Unchecked corporate power and the madness of militarism – unless these crucial, overarching issues are addressed, unless the “unwarranted influence [of] the military industrial complex,” as President Eisenhower warned a half century ago, is challenged and brought to heal, unless our dysfunctional national priorities are dramatically reordered, then little positive change will be possible in our society.

An Obama delegate to the Democratic National Convention four years ago, Solomon is an independent, progressive Democrat who’s not afraid to take on the leadership of both parties when they kowtow to corporate interests and neglect the public interest.

On principle, Solomon refuses to accept money from corporate PACs and lobbyists, a decision that sets him apart from the two corporate-backed Congressional candidates (Huffman and Lawson) who say that campaign finance reform is important while pocketing contributions from the likes of Walmart, PG&E and Gallo.

Norman Solomon is a historical progressive, not just a rhetorical progressive.

When mass media were beating the drums of war in 2002 and drowning out critical voices, Solomon broke through the media barricade by leading three internationally publicized peace missions to Baghdad before the calamitous Iraq invasion. When the U.S. economy tanked a few years later, Solomon didn’t respond with nice-sounding platitudes about the need for a greener economy; he organized a citizens commission in the North Bay, drawing upon the expertise of local ecologists, educators, and labor unionists, and they held public hearings and drew up plans for how to actually implement a regional green jobs program based on New Deal principles.

But where will the money come from? America isn’t broke, Solomon reminds us. We’re a very wealthy country, but our wealth is unfairly distributed and much of it is squandered on maintaining a permanent warfare state with military bases in more than 100 countries.

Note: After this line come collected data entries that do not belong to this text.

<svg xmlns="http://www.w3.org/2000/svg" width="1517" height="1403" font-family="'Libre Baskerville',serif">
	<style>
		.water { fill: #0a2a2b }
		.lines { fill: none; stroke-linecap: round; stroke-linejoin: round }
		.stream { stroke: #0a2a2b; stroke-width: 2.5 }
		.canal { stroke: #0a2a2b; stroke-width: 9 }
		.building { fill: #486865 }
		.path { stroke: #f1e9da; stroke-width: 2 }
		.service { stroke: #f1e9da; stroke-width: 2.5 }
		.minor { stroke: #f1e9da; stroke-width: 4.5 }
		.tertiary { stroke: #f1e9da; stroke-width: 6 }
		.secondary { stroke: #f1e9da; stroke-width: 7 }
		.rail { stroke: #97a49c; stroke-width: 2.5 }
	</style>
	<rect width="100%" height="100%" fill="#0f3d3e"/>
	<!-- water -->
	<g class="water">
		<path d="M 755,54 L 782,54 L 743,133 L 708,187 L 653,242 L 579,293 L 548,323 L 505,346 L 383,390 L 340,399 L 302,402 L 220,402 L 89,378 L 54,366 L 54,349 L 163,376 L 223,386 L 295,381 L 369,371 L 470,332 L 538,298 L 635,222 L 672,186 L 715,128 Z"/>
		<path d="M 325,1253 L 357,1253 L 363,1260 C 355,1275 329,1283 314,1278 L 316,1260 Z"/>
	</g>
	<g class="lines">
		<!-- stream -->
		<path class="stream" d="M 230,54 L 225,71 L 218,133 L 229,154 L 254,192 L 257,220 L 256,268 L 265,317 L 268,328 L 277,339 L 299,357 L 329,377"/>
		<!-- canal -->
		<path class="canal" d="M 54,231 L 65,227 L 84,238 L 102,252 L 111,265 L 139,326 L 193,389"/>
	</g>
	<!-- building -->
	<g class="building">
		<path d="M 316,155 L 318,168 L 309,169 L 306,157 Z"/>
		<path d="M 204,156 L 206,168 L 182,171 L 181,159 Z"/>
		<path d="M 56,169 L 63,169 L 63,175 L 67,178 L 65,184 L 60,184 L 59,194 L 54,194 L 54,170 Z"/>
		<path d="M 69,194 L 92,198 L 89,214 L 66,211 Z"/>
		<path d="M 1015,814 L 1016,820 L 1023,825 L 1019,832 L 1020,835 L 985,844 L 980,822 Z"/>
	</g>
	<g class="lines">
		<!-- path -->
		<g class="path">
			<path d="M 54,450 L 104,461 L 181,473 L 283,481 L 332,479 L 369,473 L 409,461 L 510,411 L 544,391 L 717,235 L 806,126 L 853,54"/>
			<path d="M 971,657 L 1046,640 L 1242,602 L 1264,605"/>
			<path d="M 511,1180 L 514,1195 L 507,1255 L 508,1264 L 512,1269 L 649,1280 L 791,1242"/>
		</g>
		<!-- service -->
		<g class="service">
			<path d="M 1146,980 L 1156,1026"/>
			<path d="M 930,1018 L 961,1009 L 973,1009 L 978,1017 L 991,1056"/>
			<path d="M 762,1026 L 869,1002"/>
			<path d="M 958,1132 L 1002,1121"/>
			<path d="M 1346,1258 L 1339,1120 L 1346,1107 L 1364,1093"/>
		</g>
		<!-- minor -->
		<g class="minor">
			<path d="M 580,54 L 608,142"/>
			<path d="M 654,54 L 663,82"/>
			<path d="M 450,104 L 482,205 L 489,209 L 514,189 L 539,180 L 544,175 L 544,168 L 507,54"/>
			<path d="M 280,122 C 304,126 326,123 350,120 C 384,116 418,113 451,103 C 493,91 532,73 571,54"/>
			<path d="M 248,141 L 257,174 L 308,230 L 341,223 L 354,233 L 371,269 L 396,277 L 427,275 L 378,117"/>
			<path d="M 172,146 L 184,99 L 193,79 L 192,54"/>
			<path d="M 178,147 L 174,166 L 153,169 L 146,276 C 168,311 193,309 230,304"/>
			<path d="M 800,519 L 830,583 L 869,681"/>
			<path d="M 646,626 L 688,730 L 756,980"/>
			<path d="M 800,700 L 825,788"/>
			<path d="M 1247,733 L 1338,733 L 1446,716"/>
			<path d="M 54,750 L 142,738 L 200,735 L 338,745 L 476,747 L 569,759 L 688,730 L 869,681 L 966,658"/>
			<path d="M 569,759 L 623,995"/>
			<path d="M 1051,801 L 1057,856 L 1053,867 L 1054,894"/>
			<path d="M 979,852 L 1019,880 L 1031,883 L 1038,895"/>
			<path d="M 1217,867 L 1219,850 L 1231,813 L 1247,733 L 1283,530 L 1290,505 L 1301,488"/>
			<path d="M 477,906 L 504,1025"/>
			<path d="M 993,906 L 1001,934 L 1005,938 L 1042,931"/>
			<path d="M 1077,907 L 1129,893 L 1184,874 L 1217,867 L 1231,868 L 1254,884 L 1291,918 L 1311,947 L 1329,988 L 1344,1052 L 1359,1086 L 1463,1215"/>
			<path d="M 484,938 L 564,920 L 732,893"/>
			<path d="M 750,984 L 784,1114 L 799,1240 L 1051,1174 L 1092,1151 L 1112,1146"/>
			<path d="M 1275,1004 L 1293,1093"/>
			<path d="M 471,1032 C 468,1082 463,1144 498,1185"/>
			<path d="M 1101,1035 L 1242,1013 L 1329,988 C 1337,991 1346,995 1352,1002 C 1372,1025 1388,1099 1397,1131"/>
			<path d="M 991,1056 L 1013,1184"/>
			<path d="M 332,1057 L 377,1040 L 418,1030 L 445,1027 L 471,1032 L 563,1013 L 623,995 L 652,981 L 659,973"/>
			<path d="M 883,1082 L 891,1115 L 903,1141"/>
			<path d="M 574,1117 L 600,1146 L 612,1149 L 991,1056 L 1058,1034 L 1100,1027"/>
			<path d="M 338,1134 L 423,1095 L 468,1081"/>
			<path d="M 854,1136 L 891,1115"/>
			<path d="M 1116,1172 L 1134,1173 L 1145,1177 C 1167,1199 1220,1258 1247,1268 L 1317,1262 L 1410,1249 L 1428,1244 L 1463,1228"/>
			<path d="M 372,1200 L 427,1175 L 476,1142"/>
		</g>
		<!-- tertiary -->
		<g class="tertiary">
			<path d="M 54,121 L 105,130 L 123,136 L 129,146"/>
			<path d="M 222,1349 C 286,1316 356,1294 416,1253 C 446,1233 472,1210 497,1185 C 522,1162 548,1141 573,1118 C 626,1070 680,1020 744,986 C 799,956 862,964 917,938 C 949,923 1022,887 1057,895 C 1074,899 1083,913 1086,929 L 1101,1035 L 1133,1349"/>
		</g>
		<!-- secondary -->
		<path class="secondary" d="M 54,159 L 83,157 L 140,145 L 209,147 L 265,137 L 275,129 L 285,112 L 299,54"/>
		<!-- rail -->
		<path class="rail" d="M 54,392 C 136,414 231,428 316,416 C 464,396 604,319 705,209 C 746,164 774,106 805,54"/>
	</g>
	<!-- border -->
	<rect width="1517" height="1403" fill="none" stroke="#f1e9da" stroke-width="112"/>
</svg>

Like his hero the late Senator Paul Wellstone from Minnesota, Solomon never previously held elected office before he decided to run for Congress

If elected, Solomon will be a galvanizing presence on the national stage at a time when both parties are largely beholden to big bucks and small ideas. That’s what we need – a galvanizing presence from Northern California, not someone who’ll nibble at the edges of reform

I’ve known Solomon for more than 25 years – we coauthored a book about corporate news media (Unreliable Sources, 1990).  He’s a person of great integrity, a passionate, eloquent advocate for social justice. I agree wholeheartedly with blogger Glen Greenwald: “When it comes to Congressional candidates, it just doesn’t get any better than Norman Solomon.”